Two brothers from Temecula, California, pleaded guilty to defrauding the U.S. Postal Service out of more than $2.3 million, authorities announced Friday.
In its news release, the U.S. Attorney’s Office for the Central District of California identified the men as 35-year-old Anwer Fareed Alam and 31-year-old Yousofzay Fahim Alam.
The agency detailed the case:
According to their plea agreements, from October 2016 to May 2019, the Alam brothers purchased from the USPS Priority Mail packages and postages that included $100 in insurance for lost or damaged parcel contents. Anwer Alam wrapped empty packages or packages containing little or no value and then sent them via Priority Mail to fake recipients at fictitious addresses.
Yousofzay Alam then submitted to USPS fraudulent insurance claims via the Postal Service’s website and falsely certified that the packages contained items of higher value than they did and lied that the packages were lost or had been damaged in transit. Yousofzay Alam also included false invoices as well as photographs of goods that were not actually inside the parcels. The Alam brothers used aliases and fake business names to hide the number of false insurance claims they submitted.
USPS sent checks to the men in order to cover the purported losses, valued at up to $100 plus shipping costs. The insurance claim checks were sent via mail to the pair to numerous different addresses in the area where they lived.

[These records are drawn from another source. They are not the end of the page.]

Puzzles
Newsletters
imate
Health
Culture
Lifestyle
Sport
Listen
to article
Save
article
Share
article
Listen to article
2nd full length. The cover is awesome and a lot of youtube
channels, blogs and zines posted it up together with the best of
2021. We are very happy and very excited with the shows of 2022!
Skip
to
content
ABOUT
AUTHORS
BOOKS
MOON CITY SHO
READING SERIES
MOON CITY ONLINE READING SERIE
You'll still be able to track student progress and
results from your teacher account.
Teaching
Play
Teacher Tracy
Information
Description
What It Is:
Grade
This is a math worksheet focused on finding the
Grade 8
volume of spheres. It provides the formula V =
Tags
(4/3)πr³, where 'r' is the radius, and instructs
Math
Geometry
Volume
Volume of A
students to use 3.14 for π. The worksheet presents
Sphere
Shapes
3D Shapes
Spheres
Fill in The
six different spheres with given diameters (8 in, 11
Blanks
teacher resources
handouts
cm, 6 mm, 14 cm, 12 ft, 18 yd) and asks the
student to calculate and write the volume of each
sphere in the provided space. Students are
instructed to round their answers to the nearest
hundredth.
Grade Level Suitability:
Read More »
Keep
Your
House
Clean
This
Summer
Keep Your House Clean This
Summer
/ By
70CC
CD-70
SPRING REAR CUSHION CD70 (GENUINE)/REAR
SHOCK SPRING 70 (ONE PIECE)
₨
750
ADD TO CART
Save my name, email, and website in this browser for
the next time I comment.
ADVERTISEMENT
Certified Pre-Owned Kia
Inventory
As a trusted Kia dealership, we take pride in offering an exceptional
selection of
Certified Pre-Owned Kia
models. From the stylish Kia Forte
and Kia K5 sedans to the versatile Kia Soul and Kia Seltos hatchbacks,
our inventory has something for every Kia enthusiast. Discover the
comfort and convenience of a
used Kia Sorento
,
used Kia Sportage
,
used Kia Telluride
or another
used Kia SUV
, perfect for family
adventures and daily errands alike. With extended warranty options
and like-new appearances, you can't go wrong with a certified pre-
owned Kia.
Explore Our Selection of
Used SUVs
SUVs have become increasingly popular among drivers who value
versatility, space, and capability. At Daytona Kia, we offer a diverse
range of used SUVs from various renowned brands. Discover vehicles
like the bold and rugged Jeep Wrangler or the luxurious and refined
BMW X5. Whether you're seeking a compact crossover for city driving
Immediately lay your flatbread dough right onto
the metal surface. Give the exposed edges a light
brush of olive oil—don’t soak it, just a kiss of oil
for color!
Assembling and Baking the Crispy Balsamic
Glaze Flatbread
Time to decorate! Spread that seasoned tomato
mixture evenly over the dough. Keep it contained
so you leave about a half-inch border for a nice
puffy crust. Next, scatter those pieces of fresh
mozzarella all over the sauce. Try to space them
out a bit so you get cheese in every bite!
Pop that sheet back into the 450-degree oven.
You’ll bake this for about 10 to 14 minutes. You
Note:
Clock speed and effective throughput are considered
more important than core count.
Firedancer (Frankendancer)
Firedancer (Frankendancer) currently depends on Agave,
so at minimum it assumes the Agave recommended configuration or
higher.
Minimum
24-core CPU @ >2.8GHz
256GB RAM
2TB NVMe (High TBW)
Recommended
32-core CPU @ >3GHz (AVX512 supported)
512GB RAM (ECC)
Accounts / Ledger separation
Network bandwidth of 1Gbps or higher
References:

Once the brothers got their hands on the checks, they put the money into their own bank accounts, the attorney’s office said.
“For example, in November 2018, the Alam brothers fraudulently caused to be sent in the mail via USPS a $106.59 Priority Mail claim check, which was mailed to a business address in Temecula,” authorities said, adding the USPS lost approximately $2,367,033 due to the scam.
The brothers now face a maximum sentence of 20 years in federal prison regarding the case.
In November 2022, a U.S. Postal Service worker in Cincinnati admitted to embezzling mail packages that held drugs, including fentanyl, for thousands of dollars, per Breitbart News.
In October 2022, the outlet reported on a case in the New York City area, stating, “Three U.S. Postal Service workers and another individual were recently arrested for allegedly participating in a $1.3 million fraud and identity theft scheme.”
Another postal employee in Florida was charged in 2020 with stealing mail that included a mail-in ballot and political flyers, Breitbart News reported at the time.